Machine Learning Algorithms

Machine Learning Algorithms - Since their evolution, humans have been using many types of tools to accomplish various tasks in a simpler way. The creativity of the human brain led to the invention of different machines.

These machines made the human life easy by enabling people to meet various life needs, including travelling, industries, and computing. And Machine learning is the one among them.

According to Arthur Samuel Machine learning is defined as the field of study that gives computers the ability to learn without being explicitly programmed. Arthur Samuel was famous for his checkers playing program.

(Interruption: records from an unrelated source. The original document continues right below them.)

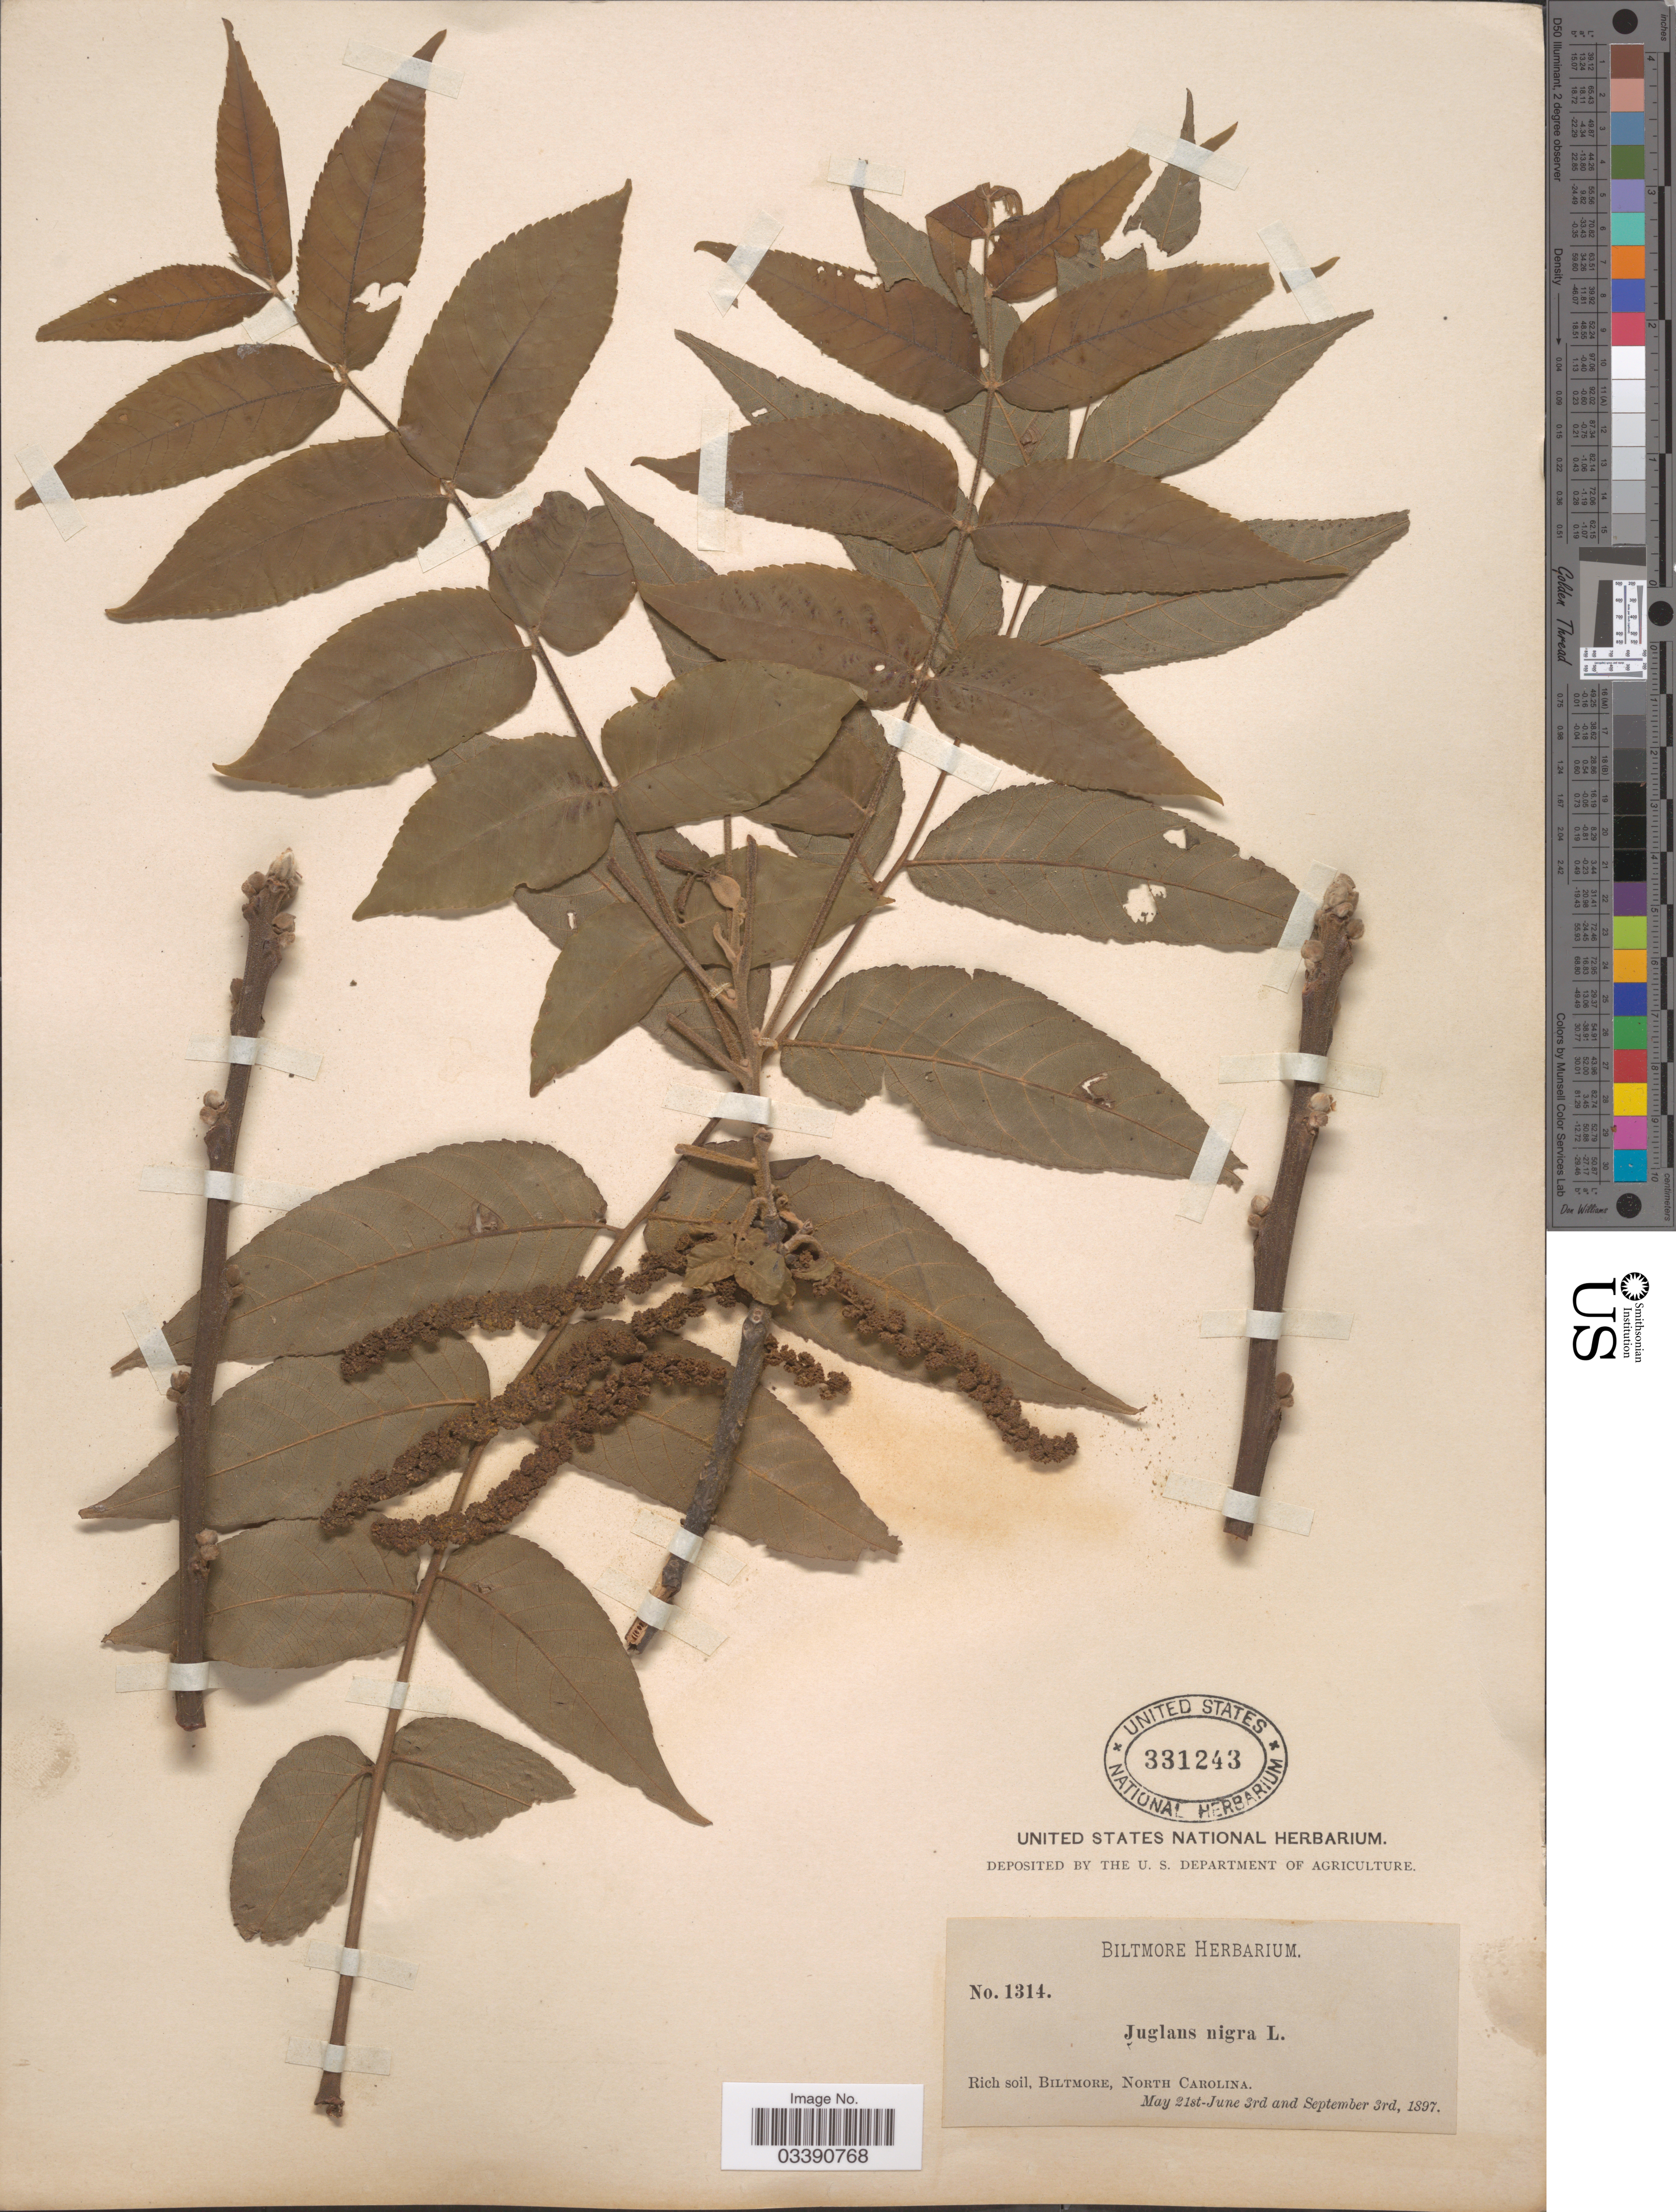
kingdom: Plantae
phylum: Tracheophyta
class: Magnoliopsida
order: Fagales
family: Juglandaceae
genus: Juglans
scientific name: Juglans nigra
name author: L.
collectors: ex herb. Biltmore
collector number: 1314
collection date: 1897-05-21/1897-09-03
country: United States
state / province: North Carolina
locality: Biltmore.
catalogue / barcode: US 331243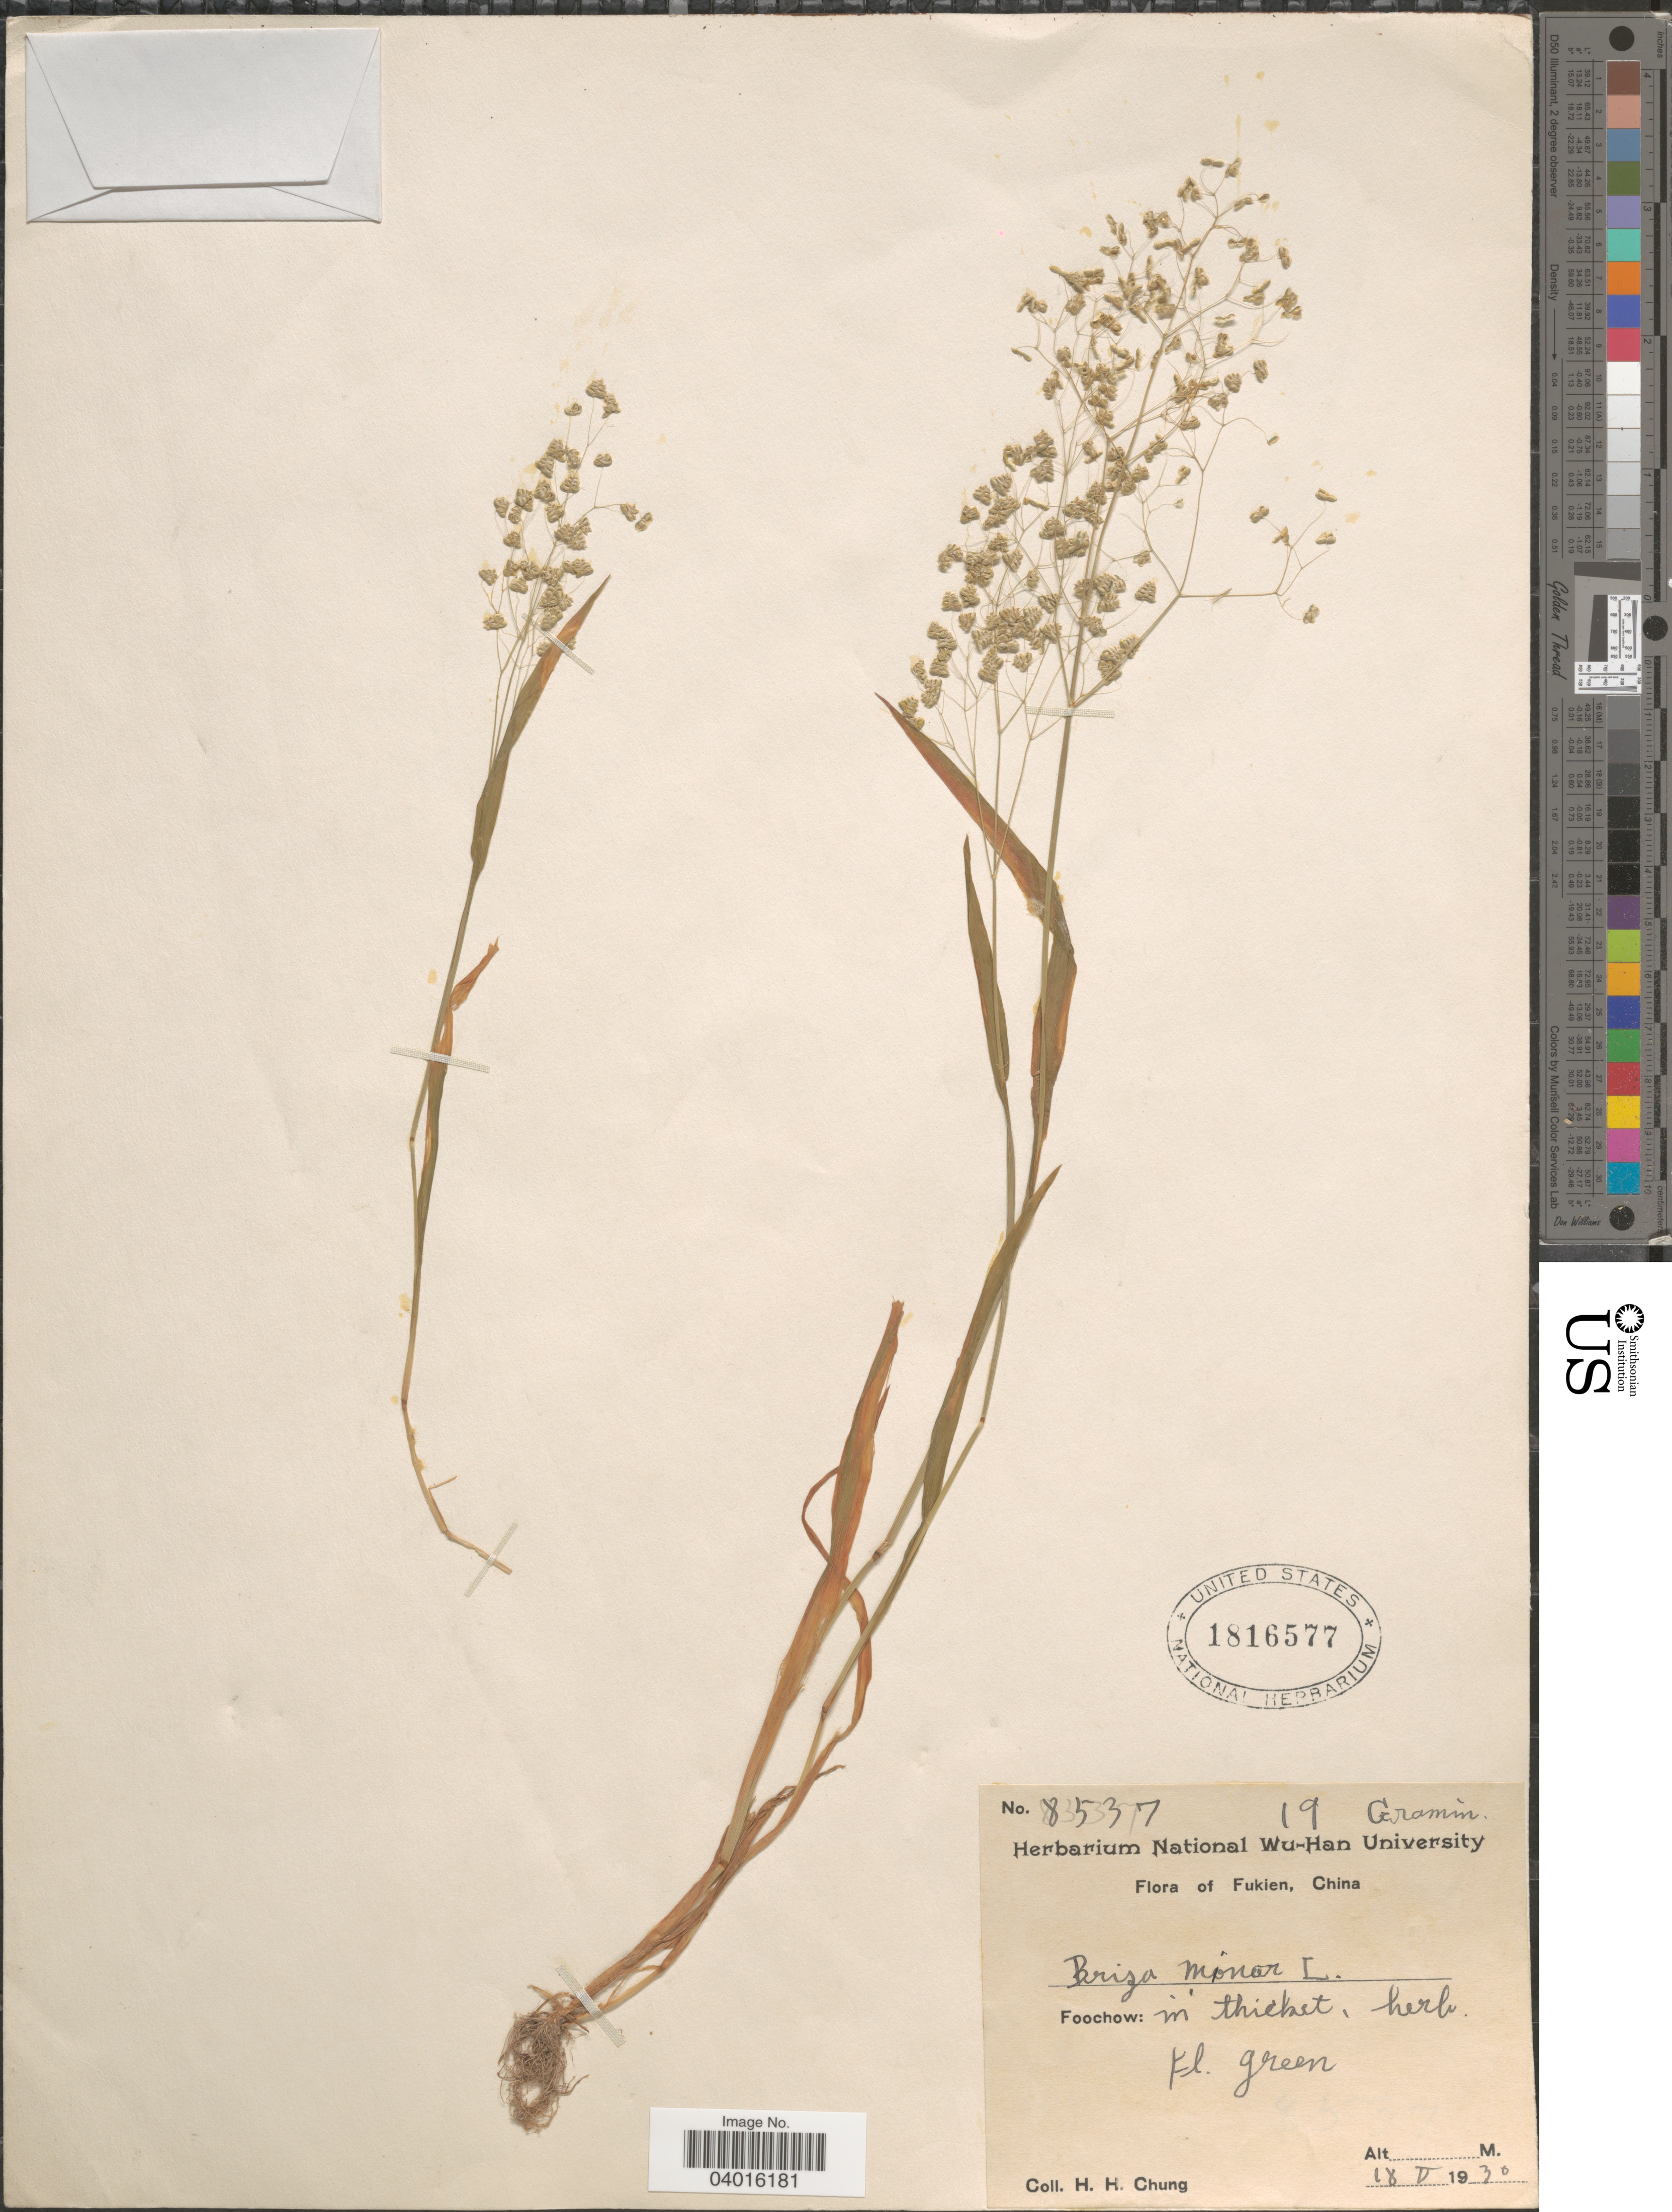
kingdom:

Machine learning (ML) is used to teach machines how to handle the data more efficiently. Sometimes after viewing the data, we cannot interpret the extract information from the data. In that case, we apply machine learning.

With the abundance of datasets available, the demand for machine learning is in rise. Many industries apply machine learning to extract relevant data. The purpose of machine learning is to learn from the data.

Many studies have been done on how to make machines learn by themselves without being explicitly programmed. Many mathematicians and programmers apply several approaches to find the solution of this problem which are having huge data sets.

Machine Learning relies on different algorithms to solve data problems. Data scientists like to point out that there‟s no single one-size-fits-all type of algorithm that is best to solve a problem.

The kind of algorithm employed depends on the kind of problem you wish to solve, the number of variables, the kind of model that would suit it best and so on. Here‟s a quick look at some of the commonly used algorithms in machine learning (ML).

Supervised Learning

Supervised learning is the machine learning task of learning a function that maps an input to an output based on example input-output pairs. It infers a function from labelled training data consisting of a set of training examples.

The supervised machine learning algorithms are those algorithms which needs external assistance. The input dataset is divided into train and test dataset. The train dataset has output variable which needs to be predicted or classified.

All algorithms learn some kind of patterns from the training dataset and apply them to the test dataset for prediction or classification. The workflow of supervised machine learning algorithms is given in fig below. Most famous supervised machine learning algorithms have been discussed here.

Decision Tree

Decision tree is a graph to represent choices and their results in form of a tree. The nodes in the graph represent an event or choice and the edges of the graph represent the decision rules or conditions. Each tree consists of nodes and branches.

Each node represents attributes in a group that is to be classified and each branch represents a value that the node can take.

Decision Tree Pseudo Code:

def
decisionTreeLearning(examples, attributes, parent_examples):
if len(examples) == 0:
return pluralityValue(parent_examples)
# return most probable answer as there is no training data
left
elif len(attributes) == 0:
return pluralityValue(examples)
elif (all examples classify the same):
return their classification
A = max(attributes, key(a)=importance(a, examples)
# choose the most promissing attribute to condition on
tree = new Tree(root=A)
for value in A.values():
exs = examples[e.A == value]
subtree = decisionTreeLearning(exs, attributes.remove(A), examples)
# note implementation should probably wrap the trivial case
returns into trees for consistency
tree.addSubtreeAsBranch(subtree, label=(A, value)
return tree

Support Vector Machine

Another most widely used state-of-the-art machine learning technique is Support Vector Machine (SVM). In machine learning, support-vector machines are supervised learning models with associated learning algorithms that analyze data used for classification and regression analysis.

In addition to performing linear classification, SVMs can efficiently perform a non-linear classification using what is called the kernel trick, implicitly mapping their inputs into high-dimensional feature spaces. It basically, draw margins between the classes.

The margins are drawn in such a fashion that the distance between the margin and the classes is maximum and hence, minimizing the classification error.

Principal Component Analysis

Principal component analysis is a statistical procedure that uses an orthogonal transformation to convert a set of observations of possibly correlated variables into a set of values of linearly uncorrelated variables called principal components.

In this the dimension of the data is reduced to make the computations faster and easier. It is used to explain the variance-covariance structure of a set of variables through linear combinations. It is often used as a dimensionality-reduction technique.

K-Means Clustering

K-means is one of the simplest unsupervised learning algorithms that solve the well known clustering problem. The procedure follows a simple and easy way to classify a given data set through a certain number of clusters.

The main idea is to define k centers, one for each cluster. These centers should be placed in a cunning way because of different location causes different result. So, the better choice is to place them is much as possible far away from each other.

The next step is to take each point belonging to a given data set and associate it to the nearest center. When no point is pending, the first step is completed and an early group age is done. At this point we need to re-calculate k new centroids as bary center of the clusters resulting from the previous step.